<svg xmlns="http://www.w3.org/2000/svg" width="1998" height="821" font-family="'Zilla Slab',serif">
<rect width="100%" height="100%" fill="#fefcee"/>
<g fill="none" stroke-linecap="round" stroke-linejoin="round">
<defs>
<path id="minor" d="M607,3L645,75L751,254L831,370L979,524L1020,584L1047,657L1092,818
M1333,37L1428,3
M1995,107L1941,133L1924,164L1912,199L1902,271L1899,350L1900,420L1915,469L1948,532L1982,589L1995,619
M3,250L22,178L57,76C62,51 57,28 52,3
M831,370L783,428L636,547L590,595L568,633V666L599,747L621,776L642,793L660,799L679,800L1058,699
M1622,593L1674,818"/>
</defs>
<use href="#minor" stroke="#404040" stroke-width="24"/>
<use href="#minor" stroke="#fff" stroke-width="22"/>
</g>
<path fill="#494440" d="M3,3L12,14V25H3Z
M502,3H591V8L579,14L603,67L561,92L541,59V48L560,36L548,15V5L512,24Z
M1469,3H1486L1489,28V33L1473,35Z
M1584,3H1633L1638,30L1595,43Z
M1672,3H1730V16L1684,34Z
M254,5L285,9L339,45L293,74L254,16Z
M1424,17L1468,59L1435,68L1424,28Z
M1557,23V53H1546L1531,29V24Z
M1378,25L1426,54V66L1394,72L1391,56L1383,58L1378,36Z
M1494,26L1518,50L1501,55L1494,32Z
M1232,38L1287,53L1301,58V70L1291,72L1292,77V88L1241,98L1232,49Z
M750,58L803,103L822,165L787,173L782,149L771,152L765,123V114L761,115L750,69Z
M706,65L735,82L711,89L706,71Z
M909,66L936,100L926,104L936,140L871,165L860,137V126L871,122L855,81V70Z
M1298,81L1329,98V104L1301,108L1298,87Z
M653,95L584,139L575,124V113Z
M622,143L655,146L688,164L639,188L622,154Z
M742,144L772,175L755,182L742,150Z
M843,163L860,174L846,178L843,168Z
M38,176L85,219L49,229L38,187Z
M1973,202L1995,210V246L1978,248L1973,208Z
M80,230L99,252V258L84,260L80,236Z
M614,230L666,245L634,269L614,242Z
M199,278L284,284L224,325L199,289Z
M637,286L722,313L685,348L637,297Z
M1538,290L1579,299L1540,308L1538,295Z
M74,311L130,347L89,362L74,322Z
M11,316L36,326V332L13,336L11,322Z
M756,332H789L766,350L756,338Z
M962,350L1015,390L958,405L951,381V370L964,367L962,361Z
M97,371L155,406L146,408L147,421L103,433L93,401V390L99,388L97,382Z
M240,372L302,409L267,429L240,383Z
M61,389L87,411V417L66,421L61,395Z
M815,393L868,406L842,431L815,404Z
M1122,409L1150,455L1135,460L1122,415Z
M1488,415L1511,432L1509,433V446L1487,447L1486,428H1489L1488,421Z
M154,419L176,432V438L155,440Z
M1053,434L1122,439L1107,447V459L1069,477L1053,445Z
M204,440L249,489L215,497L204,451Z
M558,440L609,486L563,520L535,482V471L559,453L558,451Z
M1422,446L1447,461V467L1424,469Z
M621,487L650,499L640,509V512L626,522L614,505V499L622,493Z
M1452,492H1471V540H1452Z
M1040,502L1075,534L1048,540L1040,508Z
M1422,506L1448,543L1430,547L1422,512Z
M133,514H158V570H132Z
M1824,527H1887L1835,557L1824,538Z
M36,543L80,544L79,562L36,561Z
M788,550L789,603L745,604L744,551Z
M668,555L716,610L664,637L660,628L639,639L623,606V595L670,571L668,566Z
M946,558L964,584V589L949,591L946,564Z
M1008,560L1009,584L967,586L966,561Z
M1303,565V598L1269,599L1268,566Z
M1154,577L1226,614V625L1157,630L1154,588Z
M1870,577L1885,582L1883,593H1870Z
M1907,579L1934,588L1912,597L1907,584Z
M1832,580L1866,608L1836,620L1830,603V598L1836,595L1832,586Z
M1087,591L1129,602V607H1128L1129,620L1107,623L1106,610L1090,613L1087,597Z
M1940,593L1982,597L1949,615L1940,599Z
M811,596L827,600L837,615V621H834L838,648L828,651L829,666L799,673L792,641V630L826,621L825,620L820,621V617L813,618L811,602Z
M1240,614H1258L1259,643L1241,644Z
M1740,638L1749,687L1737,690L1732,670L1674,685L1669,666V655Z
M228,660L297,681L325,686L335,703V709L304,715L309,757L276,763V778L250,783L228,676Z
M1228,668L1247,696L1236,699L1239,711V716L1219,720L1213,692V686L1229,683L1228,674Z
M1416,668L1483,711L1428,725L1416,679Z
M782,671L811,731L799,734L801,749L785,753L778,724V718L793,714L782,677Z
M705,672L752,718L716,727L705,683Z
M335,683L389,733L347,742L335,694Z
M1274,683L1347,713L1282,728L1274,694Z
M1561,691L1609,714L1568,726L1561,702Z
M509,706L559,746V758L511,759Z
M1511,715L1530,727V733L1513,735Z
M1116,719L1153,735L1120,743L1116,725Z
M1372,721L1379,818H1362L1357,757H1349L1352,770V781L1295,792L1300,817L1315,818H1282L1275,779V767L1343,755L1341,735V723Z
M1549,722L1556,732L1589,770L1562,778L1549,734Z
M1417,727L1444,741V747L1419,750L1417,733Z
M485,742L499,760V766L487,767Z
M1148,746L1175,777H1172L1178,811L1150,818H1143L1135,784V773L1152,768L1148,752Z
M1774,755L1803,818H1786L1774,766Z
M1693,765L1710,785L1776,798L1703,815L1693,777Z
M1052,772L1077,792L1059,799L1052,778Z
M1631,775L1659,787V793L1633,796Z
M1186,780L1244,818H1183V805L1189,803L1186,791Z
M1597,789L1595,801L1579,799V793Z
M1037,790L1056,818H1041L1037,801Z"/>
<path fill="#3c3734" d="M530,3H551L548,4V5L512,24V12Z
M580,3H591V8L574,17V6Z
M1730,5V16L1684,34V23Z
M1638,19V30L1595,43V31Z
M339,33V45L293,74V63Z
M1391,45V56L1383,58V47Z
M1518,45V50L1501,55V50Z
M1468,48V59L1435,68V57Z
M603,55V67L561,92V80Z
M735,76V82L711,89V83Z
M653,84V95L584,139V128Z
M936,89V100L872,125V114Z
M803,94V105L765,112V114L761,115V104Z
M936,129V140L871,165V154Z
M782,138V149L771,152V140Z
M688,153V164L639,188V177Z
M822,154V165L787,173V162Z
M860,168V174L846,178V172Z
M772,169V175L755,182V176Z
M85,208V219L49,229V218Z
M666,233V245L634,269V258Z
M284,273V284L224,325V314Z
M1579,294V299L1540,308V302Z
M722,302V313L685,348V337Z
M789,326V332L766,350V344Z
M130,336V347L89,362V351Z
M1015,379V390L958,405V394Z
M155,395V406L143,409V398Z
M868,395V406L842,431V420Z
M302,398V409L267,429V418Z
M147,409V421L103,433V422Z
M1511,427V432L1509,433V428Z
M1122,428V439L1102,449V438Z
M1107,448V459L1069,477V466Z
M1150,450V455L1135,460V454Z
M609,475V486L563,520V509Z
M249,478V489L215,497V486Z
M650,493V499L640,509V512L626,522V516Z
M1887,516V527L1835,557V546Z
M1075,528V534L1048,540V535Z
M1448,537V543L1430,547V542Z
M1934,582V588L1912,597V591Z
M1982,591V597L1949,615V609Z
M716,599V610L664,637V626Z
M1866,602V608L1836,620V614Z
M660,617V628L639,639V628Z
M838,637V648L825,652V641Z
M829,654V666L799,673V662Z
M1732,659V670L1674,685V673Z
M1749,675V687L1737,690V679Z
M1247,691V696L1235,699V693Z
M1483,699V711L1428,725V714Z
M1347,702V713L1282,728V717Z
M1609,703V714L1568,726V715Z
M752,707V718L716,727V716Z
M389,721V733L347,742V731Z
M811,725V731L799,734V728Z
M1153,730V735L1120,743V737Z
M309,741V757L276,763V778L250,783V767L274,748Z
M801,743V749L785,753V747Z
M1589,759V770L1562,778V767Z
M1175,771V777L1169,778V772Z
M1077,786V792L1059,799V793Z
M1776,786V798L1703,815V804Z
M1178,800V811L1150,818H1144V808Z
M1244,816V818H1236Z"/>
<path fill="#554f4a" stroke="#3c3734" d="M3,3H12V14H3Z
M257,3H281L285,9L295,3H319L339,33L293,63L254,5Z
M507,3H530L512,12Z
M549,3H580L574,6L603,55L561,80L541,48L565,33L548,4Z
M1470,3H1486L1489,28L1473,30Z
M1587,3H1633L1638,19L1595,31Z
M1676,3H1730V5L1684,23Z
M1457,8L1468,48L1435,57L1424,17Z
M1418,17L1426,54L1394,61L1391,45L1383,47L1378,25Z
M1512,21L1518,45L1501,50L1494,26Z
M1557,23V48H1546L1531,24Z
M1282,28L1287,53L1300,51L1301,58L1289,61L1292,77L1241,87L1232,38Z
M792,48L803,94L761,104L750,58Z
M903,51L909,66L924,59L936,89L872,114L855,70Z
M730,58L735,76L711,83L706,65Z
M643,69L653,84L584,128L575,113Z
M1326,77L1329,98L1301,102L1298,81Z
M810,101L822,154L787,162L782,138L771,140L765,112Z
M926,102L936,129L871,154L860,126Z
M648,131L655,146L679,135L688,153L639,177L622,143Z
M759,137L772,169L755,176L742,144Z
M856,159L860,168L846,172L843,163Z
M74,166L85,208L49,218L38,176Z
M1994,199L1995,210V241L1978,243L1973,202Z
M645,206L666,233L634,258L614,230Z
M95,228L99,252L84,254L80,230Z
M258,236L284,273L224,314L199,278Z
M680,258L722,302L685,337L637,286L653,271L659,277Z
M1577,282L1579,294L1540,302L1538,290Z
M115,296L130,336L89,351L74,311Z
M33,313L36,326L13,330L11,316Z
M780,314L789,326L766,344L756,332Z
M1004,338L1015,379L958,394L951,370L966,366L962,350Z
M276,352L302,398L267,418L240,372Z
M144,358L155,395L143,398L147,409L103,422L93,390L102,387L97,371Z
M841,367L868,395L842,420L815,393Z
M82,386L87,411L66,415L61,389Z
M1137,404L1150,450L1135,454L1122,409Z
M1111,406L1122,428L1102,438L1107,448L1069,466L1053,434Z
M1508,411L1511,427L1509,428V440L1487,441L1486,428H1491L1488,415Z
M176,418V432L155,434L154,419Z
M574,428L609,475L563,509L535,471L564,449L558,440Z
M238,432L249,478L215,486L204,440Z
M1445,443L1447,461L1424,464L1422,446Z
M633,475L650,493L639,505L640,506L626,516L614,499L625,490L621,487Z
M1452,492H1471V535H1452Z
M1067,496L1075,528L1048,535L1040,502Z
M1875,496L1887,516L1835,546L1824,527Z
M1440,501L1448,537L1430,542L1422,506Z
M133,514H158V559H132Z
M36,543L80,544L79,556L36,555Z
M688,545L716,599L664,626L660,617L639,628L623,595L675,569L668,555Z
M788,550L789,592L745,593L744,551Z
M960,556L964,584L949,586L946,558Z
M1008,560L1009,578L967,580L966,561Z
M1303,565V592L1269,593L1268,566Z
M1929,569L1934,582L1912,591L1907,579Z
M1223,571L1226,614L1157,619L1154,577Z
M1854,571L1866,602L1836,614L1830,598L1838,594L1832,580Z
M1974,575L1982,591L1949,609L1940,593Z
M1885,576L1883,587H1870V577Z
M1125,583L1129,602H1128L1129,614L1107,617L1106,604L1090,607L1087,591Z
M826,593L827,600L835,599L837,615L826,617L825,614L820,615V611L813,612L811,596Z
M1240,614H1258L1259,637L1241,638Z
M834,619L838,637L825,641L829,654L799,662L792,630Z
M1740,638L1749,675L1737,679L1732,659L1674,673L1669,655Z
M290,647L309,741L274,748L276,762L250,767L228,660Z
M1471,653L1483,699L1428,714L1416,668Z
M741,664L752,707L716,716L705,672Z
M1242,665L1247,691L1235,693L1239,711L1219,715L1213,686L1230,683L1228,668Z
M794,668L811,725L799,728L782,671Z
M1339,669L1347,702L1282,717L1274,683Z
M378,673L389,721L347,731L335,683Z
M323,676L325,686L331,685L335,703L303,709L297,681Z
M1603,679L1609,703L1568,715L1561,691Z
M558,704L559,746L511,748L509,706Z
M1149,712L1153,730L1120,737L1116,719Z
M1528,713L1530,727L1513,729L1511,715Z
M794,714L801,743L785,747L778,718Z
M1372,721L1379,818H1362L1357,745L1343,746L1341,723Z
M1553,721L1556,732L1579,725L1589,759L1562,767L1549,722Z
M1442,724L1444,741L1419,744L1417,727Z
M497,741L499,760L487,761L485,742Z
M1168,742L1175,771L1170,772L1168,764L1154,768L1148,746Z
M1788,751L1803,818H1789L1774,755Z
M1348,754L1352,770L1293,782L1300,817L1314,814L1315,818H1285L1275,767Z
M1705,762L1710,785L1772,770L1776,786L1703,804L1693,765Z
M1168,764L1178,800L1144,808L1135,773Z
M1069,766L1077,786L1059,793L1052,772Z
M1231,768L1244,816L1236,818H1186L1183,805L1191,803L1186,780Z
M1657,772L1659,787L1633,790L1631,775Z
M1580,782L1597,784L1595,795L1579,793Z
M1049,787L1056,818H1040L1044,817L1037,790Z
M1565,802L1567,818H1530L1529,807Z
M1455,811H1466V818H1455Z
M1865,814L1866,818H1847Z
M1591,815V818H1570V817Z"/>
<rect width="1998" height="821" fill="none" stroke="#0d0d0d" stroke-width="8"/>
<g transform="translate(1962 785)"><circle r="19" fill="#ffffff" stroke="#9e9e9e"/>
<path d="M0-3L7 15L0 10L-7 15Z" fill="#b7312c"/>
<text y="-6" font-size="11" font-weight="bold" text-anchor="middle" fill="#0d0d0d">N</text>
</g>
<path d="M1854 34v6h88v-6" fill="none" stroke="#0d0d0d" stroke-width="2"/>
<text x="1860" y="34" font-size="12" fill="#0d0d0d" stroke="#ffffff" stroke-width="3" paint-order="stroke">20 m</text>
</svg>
------------------------------------------------
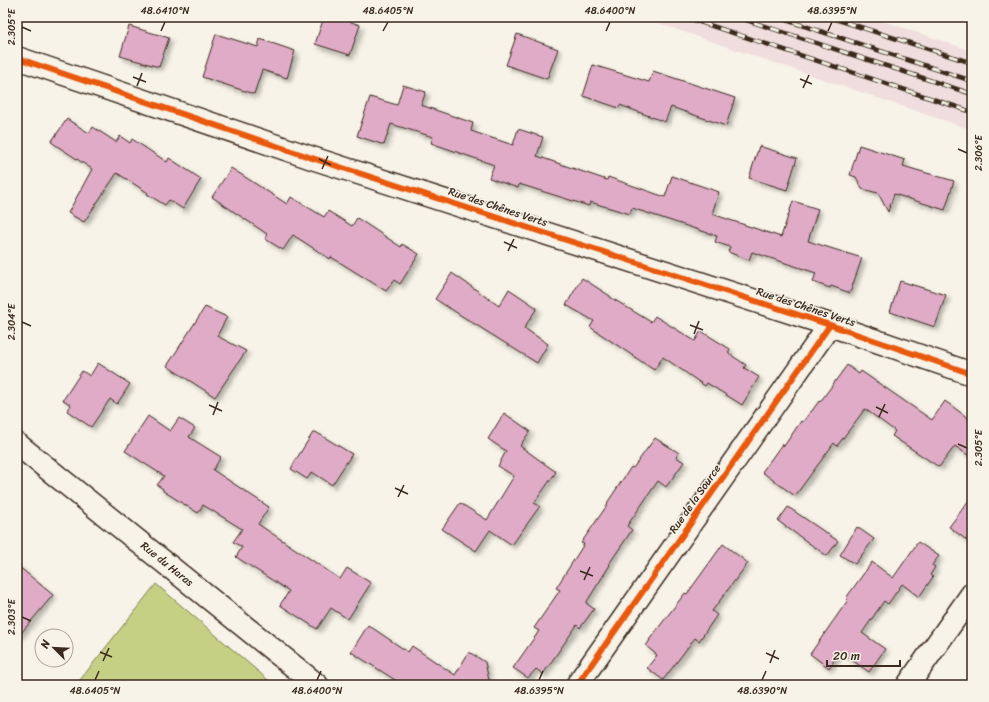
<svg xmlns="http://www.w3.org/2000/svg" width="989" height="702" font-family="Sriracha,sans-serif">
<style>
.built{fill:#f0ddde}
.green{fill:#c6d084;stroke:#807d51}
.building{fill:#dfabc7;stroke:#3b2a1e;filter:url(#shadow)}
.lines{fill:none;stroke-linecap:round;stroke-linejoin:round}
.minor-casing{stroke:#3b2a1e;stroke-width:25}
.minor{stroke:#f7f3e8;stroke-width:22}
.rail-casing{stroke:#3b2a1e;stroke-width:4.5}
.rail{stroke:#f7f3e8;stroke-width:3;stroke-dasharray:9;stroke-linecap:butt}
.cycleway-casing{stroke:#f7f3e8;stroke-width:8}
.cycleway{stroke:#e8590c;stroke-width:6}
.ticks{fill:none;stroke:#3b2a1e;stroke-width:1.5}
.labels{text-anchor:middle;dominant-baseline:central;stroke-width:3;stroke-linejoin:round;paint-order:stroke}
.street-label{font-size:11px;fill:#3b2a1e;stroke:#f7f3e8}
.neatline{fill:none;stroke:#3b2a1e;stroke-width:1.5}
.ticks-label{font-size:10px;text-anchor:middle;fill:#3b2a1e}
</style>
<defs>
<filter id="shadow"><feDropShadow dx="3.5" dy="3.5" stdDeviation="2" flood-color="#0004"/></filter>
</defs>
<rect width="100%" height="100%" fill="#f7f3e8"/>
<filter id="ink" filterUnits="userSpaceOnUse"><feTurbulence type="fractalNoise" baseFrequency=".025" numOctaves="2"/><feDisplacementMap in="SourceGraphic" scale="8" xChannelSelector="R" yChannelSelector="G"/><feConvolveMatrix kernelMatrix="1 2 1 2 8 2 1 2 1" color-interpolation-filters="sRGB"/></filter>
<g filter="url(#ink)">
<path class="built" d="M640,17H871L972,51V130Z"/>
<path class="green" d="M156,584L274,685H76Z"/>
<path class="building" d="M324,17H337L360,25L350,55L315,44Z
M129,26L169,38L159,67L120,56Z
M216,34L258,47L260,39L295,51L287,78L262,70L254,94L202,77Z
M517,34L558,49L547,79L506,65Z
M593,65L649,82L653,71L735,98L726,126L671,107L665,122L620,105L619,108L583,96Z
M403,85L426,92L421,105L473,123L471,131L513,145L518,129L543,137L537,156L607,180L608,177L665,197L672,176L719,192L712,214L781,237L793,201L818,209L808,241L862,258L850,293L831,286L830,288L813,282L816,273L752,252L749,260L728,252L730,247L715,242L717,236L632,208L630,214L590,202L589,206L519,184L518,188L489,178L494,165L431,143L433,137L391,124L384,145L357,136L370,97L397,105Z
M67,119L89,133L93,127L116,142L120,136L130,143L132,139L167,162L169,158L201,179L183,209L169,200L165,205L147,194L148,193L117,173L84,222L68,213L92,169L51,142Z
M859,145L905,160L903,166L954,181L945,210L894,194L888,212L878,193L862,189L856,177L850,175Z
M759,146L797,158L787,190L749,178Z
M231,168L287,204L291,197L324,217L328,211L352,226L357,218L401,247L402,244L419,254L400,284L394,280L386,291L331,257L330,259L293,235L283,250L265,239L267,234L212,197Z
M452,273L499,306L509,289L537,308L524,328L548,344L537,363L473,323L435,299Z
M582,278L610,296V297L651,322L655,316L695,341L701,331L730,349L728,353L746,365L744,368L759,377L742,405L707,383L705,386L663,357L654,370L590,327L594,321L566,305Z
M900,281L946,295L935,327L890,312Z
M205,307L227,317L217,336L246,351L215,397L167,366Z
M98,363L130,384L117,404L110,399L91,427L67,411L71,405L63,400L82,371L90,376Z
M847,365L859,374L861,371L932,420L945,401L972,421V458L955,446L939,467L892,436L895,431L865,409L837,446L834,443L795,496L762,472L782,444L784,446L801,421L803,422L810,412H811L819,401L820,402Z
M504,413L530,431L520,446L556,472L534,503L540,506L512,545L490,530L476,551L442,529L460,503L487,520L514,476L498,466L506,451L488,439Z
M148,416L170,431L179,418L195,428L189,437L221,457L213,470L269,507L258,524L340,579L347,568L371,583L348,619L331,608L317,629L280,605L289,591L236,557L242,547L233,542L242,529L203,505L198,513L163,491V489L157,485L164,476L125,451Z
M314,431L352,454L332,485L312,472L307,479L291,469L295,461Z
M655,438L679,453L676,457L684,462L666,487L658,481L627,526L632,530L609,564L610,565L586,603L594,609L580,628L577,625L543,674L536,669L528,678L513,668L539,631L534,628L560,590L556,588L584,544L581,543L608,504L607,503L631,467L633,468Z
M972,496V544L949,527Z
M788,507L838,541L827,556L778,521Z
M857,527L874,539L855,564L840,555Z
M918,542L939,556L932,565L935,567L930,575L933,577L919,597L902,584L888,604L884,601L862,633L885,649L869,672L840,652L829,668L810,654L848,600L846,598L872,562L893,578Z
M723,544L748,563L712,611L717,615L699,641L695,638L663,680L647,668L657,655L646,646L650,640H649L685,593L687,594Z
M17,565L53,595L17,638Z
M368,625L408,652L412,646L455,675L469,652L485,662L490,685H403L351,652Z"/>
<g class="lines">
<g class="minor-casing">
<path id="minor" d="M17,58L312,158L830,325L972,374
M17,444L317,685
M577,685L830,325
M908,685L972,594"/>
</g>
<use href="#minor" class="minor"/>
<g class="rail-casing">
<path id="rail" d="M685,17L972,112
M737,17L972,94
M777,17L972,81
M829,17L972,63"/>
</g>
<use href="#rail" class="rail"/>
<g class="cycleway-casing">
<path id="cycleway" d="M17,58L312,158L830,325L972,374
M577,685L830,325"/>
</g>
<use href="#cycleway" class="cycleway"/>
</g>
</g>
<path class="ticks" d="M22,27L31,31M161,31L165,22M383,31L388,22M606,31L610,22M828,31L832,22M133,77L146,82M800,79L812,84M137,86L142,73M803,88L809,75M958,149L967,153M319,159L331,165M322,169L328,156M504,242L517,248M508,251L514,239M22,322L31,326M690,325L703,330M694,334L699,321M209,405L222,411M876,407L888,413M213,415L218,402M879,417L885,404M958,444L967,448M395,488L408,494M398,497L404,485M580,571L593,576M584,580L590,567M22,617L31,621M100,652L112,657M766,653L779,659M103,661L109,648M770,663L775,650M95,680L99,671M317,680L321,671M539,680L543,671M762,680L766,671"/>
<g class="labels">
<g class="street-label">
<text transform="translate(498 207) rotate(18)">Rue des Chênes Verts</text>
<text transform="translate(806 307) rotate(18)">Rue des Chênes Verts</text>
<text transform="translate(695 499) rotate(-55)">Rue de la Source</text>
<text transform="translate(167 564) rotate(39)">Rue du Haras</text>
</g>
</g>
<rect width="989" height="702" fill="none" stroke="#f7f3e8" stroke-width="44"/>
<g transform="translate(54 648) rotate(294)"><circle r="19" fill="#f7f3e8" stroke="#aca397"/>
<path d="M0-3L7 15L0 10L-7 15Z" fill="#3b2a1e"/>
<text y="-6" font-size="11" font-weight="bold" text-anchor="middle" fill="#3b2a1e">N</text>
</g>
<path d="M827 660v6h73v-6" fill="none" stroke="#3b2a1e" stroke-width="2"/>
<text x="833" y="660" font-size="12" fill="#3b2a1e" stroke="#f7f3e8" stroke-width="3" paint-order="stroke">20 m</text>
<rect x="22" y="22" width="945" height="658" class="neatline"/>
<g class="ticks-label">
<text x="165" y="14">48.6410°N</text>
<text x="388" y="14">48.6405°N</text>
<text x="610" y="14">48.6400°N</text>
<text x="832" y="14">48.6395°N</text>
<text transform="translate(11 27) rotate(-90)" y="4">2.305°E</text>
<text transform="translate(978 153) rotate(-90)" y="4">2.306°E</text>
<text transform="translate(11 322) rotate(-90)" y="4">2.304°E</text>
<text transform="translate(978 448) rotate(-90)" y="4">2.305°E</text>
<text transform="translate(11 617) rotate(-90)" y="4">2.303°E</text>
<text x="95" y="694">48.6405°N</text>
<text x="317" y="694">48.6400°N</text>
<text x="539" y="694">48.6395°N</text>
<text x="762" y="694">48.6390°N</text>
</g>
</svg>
------------------------------------------------
### Exercise objective:
In the listing above, find each line with "filter" and copy it.

### Answer space:
.building{fill:#dfabc7;stroke:#3b2a1e;filter:url(#shadow)}
<filter id="shadow"><feDropShadow dx="3.5" dy="3.5" stdDeviation="2" flood-color="#0004"/></filter>
<filter id="ink" filterUnits="userSpaceOnUse"><feTurbulence type="fractalNoise" baseFrequency=".025" numOctaves="2"/><feDisplacementMap in="SourceGraphic" scale="8" xChannelSelector="R" yChannelSelector="G"/><feConvolveMatrix kernelMatrix="1 2 1 2 8 2 1 2 1" color-interpolation-filters="sRGB"/></filter>
<g filter="url(#ink)">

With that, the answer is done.